Parliamentary sessions suspended in Baghdad

Defense Secretary Robert Gates, left, meets with Iraqi Prime Minister Nouri al-Maliki, right, Wednesday at the presidential palace in Baghdad, Iraq. The man in the center is unidentified.
Baghdad ? Iraqi legislators suspended parliamentary sessions Thursday until the end of the month because of the Muslim religious season – the end of much-delayed efforts to pass U.S.-backed legislation aimed at achieving national reconciliation this year.
Defense Secretary Robert Gates, meanwhile, welcomed a report from his top commander in Iraq that violence has declined 60 percent in the last six months. But Gates warned that “people are getting impatient” for the Iraqi government to take advantage of improved security and move toward needed political reforms.
The Sunni speaker of parliament announced the decision to suspend sessions after days of debate over a draft bill that would allow thousands of former members of Saddam Hussein’s Baath Party to return to their government jobs. The measure is among the 18 benchmarks set by the United States to encourage reconciliation.
Speaker Mahmoud al-Mashhadani said the legislative body would not hold another session until the end of December because many lawmakers would be traveling to Mecca, Saudi Arabia, for the annual Islamic pilgrimage.
Others were expected to leave the capital to spend Eid al-Adha, or the feast of sacrifice, with their families elsewhere in Iraq or abroad. The holiday begins around Dec. 20.
Al-Mashhadani said parliament would reconvene on Dec. 30, a day before the end of the current term for the legislative body. It normally would recess for two months at that time, but legislators were expected to extend the term by a month so they could meet in January to pass a budget and other important measures, a senior U.S. official said, speaking on condition of anonymity because of the sensitivity of the subject.
Nevertheless, the suspension was the latest setback to efforts by Prime Minister Nouri al-Maliki’s Shiite-dominated government to bring minority Sunnis into the political process.

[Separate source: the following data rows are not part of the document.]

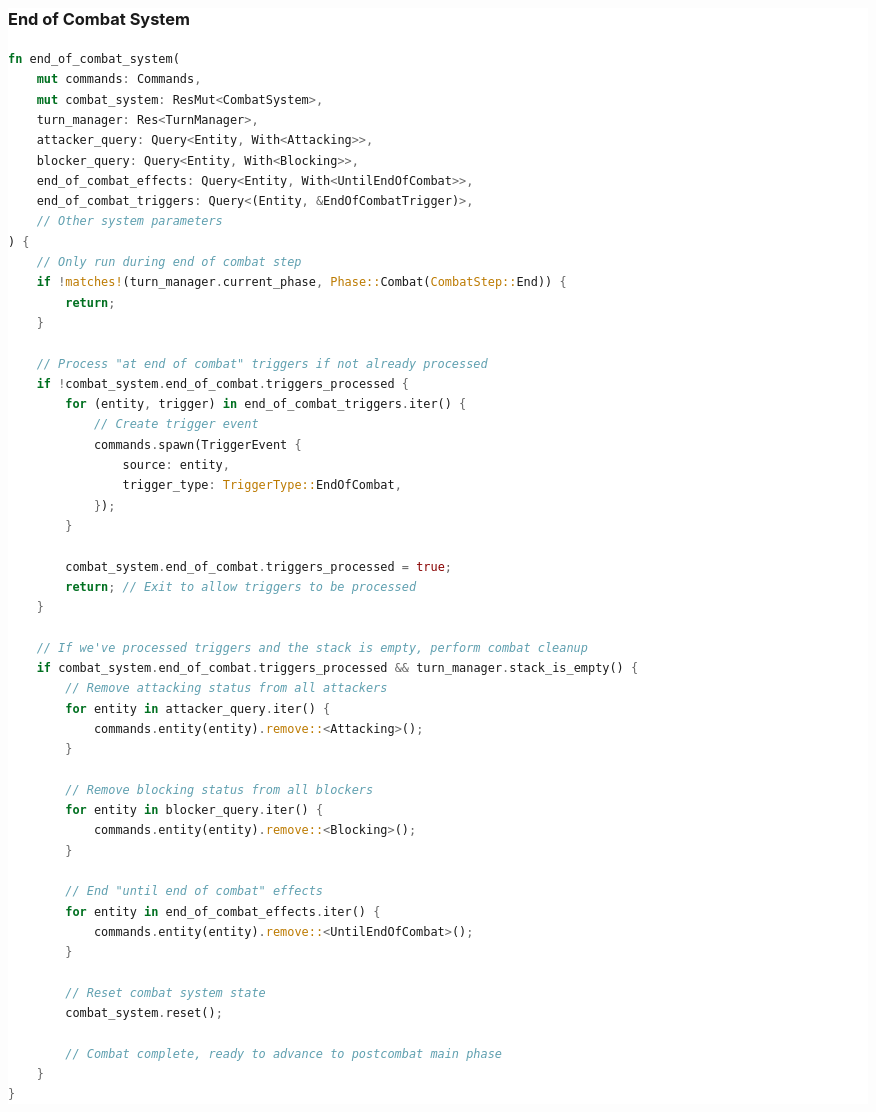 ### End of Combat System

```rust
fn end_of_combat_system(
    mut commands: Commands,
    mut combat_system: ResMut<CombatSystem>,
    turn_manager: Res<TurnManager>,
    attacker_query: Query<Entity, With<Attacking>>,
    blocker_query: Query<Entity, With<Blocking>>,
    end_of_combat_effects: Query<Entity, With<UntilEndOfCombat>>,
    end_of_combat_triggers: Query<(Entity, &EndOfCombatTrigger)>,
    // Other system parameters
) {
    // Only run during end of combat step
    if !matches!(turn_manager.current_phase, Phase::Combat(CombatStep::End)) {
        return;
    }
    
    // Process "at end of combat" triggers if not already processed
    if !combat_system.end_of_combat.triggers_processed {
        for (entity, trigger) in end_of_combat_triggers.iter() {
            // Create trigger event
            commands.spawn(TriggerEvent {
                source: entity,
                trigger_type: TriggerType::EndOfCombat,
            });
        }
        
        combat_system.end_of_combat.triggers_processed = true;
        return; // Exit to allow triggers to be processed
    }
    
    // If we've processed triggers and the stack is empty, perform combat cleanup
    if combat_system.end_of_combat.triggers_processed && turn_manager.stack_is_empty() {
        // Remove attacking status from all attackers
        for entity in attacker_query.iter() {
            commands.entity(entity).remove::<Attacking>();
        }
        
        // Remove blocking status from all blockers
        for entity in blocker_query.iter() {
            commands.entity(entity).remove::<Blocking>();
        }
        
        // End "until end of combat" effects
        for entity in end_of_combat_effects.iter() {
            commands.entity(entity).remove::<UntilEndOfCombat>();
        }
        
        // Reset combat system state
        combat_system.reset();
        
        // Combat complete, ready to advance to postcombat main phase
    }
}
```
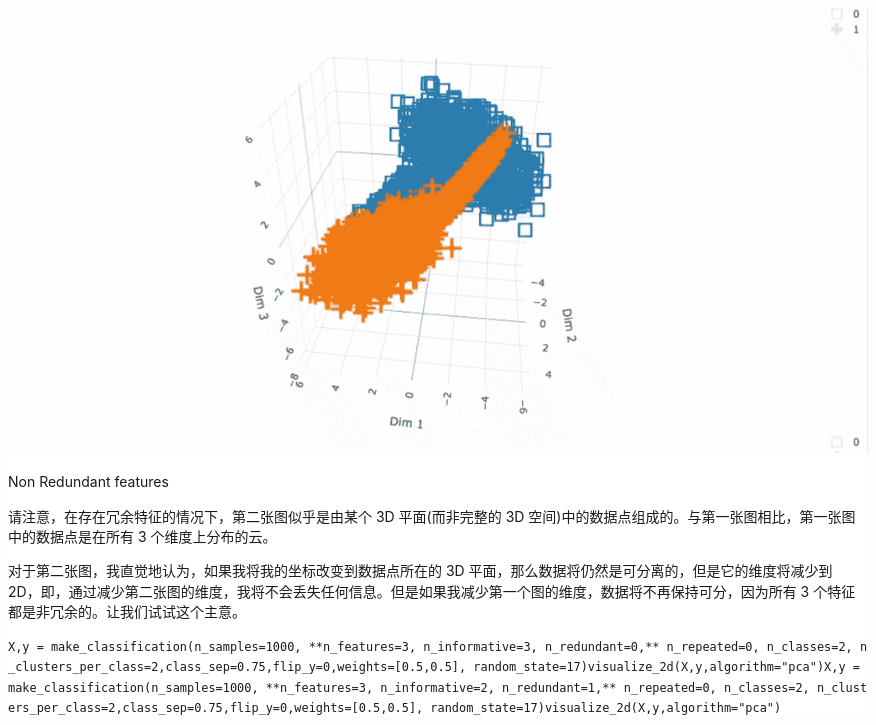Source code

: ![](img/096dbd98596dcf679b654df4213632b6.png)

Non Redundant features

请注意，在存在冗余特征的情况下，第二张图似乎是由某个 3D 平面(而非完整的 3D 空间)中的数据点组成的。与第一张图相比，第一张图中的数据点是在所有 3 个维度上分布的云。

对于第二张图，我直觉地认为，如果我将我的坐标改变到数据点所在的 3D 平面，那么数据将仍然是可分离的，但是它的维度将减少到 2D，即，通过减少第二张图的维度，我将不会丢失任何信息。但是如果我减少第一个图的维度，数据将不再保持可分，因为所有 3 个特征都是非冗余的。让我们试试这个主意。

```
X,y = make_classification(n_samples=1000, **n_features=3, n_informative=3, n_redundant=0,** n_repeated=0, n_classes=2, n_clusters_per_class=2,class_sep=0.75,flip_y=0,weights=[0.5,0.5], random_state=17)visualize_2d(X,y,algorithm="pca")X,y = make_classification(n_samples=1000, **n_features=3, n_informative=2, n_redundant=1,** n_repeated=0, n_classes=2, n_clusters_per_class=2,class_sep=0.75,flip_y=0,weights=[0.5,0.5], random_state=17)visualize_2d(X,y,algorithm="pca")
```
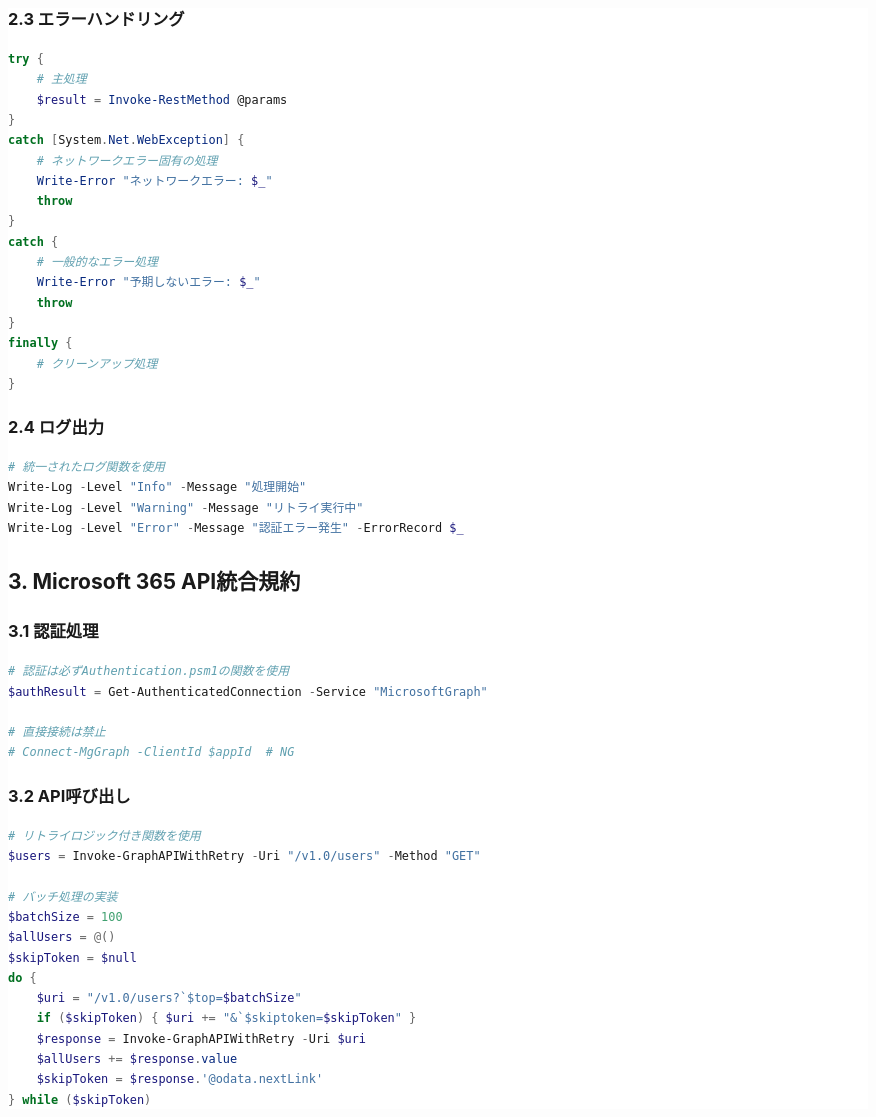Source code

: ### 2.3 エラーハンドリング
```powershell
try {
    # 主処理
    $result = Invoke-RestMethod @params
}
catch [System.Net.WebException] {
    # ネットワークエラー固有の処理
    Write-Error "ネットワークエラー: $_"
    throw
}
catch {
    # 一般的なエラー処理
    Write-Error "予期しないエラー: $_"
    throw
}
finally {
    # クリーンアップ処理
}
```

### 2.4 ログ出力
```powershell
# 統一されたログ関数を使用
Write-Log -Level "Info" -Message "処理開始"
Write-Log -Level "Warning" -Message "リトライ実行中"
Write-Log -Level "Error" -Message "認証エラー発生" -ErrorRecord $_
```

## 3. Microsoft 365 API統合規約

### 3.1 認証処理
```powershell
# 認証は必ずAuthentication.psm1の関数を使用
$authResult = Get-AuthenticatedConnection -Service "MicrosoftGraph"

# 直接接続は禁止
# Connect-MgGraph -ClientId $appId  # NG
```

### 3.2 API呼び出し
```powershell
# リトライロジック付き関数を使用
$users = Invoke-GraphAPIWithRetry -Uri "/v1.0/users" -Method "GET"

# バッチ処理の実装
$batchSize = 100
$allUsers = @()
$skipToken = $null
do {
    $uri = "/v1.0/users?`$top=$batchSize"
    if ($skipToken) { $uri += "&`$skiptoken=$skipToken" }
    $response = Invoke-GraphAPIWithRetry -Uri $uri
    $allUsers += $response.value
    $skipToken = $response.'@odata.nextLink'
} while ($skipToken)
```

The 275-member parliament came under criticism over the summer for taking the month of August off despite the lack of progress on passing the legislation, including a law to ensure the equitable distribution of Iraq’s oil riches.
Before the legislature adjourned, a shouting match erupted when a Shiite lawmaker accused a powerful Sunni Arab politician of harboring sectarian sentiments against Iraq’s Shiite majority.
The public outburst could renew calls by Shiite politicians that Adnan al-Dulaimi, the Sunni politician, be stripped of his parliamentary immunity to stand trial for inciting sectarian strife.
Iraqi forces have repeatedly raided al-Dulaimi’s offices in a western Baghdad neighborhood over the past week, arresting 42 people linked to the politician after one of his security guards was discovered with a key to an explosives-laden car.
The detained, who included al-Dulaimi’s son, are under criminal investigation, but the chief military spokesman, Brig. Gen. Qassim al-Moussawi, said the politician himself was not under suspicion.
Al-Dulaimi is the leader of the Iraqi Accordance Front, a three-party alliance with 44 seats in parliament, and he has been a harsh critic of al-Maliki, a Shiite. The Front’s six Cabinet ministers have pulled out of the government to protest the prime minister’s policies.
The quarrel began when Bahaa al-Aaraji, a follower of radical Shiite cleric Muqtada al-Sadr, told the 275-seat house that he had evidence that al-Dulaimi branded Shiites “heretics” whose killing is legitimate.
Al-Aaraji said the evidence was in documents he held while addressing parliament, but declined to divulge their contents when he spoke to reporters.
“Everything he said is nothing but lies,” al-Dulaimi told reporters outside the chamber. “I am a well-known and a peaceful personality and I don’t incite the killing of Shiites, Kurds or Sunnis. I dare anyone to prove otherwise.”